# Project: Data Analyst Jobs
The goal of this project is to put some of the skills (Python, SQL, Webscraping) I have learnt to use and comb out more details about the 'Data Analytics' field of Data.

This Project is divided into two parts; **Web Scraping in Python** and **Exploration/Cleaning in SQL**. However, I added a last one to it... **A WordCloud Viz**

## Introduction
In this part of this project, I scraped a job posting portal, [ai-jobs.net](https://ai-jobs.net) for ** Data Analyst jobs**. I did this with the BeautifulSoup web scraping tool and Python Programming Language.

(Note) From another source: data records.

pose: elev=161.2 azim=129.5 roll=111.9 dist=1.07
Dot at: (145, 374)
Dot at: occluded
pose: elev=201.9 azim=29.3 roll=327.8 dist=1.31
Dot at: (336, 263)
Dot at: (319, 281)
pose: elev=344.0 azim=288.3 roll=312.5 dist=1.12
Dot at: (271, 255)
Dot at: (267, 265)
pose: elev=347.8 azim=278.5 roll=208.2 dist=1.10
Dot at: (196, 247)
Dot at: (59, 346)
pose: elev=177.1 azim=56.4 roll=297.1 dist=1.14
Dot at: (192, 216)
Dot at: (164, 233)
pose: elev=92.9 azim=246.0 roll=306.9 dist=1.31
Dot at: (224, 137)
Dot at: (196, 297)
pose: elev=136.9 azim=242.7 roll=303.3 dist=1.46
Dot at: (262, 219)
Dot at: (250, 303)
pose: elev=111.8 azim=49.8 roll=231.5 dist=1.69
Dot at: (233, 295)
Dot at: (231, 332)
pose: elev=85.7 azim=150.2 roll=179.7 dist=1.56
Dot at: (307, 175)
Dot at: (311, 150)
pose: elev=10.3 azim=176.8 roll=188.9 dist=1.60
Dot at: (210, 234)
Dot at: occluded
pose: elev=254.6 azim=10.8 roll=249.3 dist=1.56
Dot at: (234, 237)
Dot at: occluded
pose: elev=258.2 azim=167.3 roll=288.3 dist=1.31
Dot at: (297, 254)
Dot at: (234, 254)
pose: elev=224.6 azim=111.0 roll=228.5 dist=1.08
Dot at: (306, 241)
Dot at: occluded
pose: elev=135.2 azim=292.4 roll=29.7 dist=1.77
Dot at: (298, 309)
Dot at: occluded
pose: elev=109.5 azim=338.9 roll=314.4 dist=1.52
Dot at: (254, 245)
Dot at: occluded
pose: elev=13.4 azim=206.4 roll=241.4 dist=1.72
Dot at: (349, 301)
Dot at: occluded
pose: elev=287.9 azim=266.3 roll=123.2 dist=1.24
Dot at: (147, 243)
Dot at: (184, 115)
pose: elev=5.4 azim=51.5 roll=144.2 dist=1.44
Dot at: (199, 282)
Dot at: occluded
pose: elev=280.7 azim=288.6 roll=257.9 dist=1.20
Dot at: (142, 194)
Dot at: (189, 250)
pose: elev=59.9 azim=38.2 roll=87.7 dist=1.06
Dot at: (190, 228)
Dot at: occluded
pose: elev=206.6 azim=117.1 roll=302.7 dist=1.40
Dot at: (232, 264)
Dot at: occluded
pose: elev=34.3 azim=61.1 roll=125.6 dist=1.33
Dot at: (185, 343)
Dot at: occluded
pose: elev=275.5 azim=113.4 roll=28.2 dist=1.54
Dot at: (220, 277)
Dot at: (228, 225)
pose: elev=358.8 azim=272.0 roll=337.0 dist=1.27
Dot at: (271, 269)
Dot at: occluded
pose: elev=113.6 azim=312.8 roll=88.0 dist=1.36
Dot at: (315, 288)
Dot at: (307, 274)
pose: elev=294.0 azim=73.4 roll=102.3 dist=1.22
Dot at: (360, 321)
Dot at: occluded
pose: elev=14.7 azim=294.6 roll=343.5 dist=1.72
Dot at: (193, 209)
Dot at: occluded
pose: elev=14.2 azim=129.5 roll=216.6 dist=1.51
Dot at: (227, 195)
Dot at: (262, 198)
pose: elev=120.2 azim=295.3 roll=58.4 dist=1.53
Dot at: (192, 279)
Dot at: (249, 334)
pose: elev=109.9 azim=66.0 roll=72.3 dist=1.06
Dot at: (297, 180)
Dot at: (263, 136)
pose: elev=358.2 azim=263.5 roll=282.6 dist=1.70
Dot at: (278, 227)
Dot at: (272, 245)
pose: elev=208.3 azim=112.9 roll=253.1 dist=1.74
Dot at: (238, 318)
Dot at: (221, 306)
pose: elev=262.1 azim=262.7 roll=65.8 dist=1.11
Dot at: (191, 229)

The following are the scraped details:
* Job Ttile - The name of the available job
* Company Name - The name of the company with the job vacancy
* Location - It contains the Physical Location of the company and if the job is remote
* Level - It's the Job level, if it is a junior, mid or senior role
* Job Type - Is the job a full-time or internship role
* Salary Range - The pay range (some columns are in yearly range, while some are in hourly range)
* Required Skills - Necessary skills an applicant must have before applying
* Benefits - The benefits that comes with the job

In [1]:
#import needed libraries
from bs4 import BeautifulSoup
import requests
import pandas as pd 
import urllib.parse 

In [2]:
#store website into a variable
website = 'https://ai-jobs.net/analyst-jobs/'

In [3]:
#make request to the website specified above
response = requests.get(website)

In [4]:
#confirm if the request made was successful
response.status_code

200

In [5]:
#create a soup object to get access to the html content of the website
soup = BeautifulSoup(response.content, 'html.parser')

In [None]:
soup

In [6]:
#start to store the website content in a variable 
results = soup.find('div', {'class':'list-group list-group-flush mb-5'}).find_all('a', {'class':'col list-group-item-action p-2'})

In [7]:
len(results)

90

In [9]:
#all the content that are needed are stored in the variable created as a list 
results[0]

#### Job Title

In [8]:
#pulling out content from each index of the list 
results[0].find('h3', {'class':'h5 mb-1'}).get_text()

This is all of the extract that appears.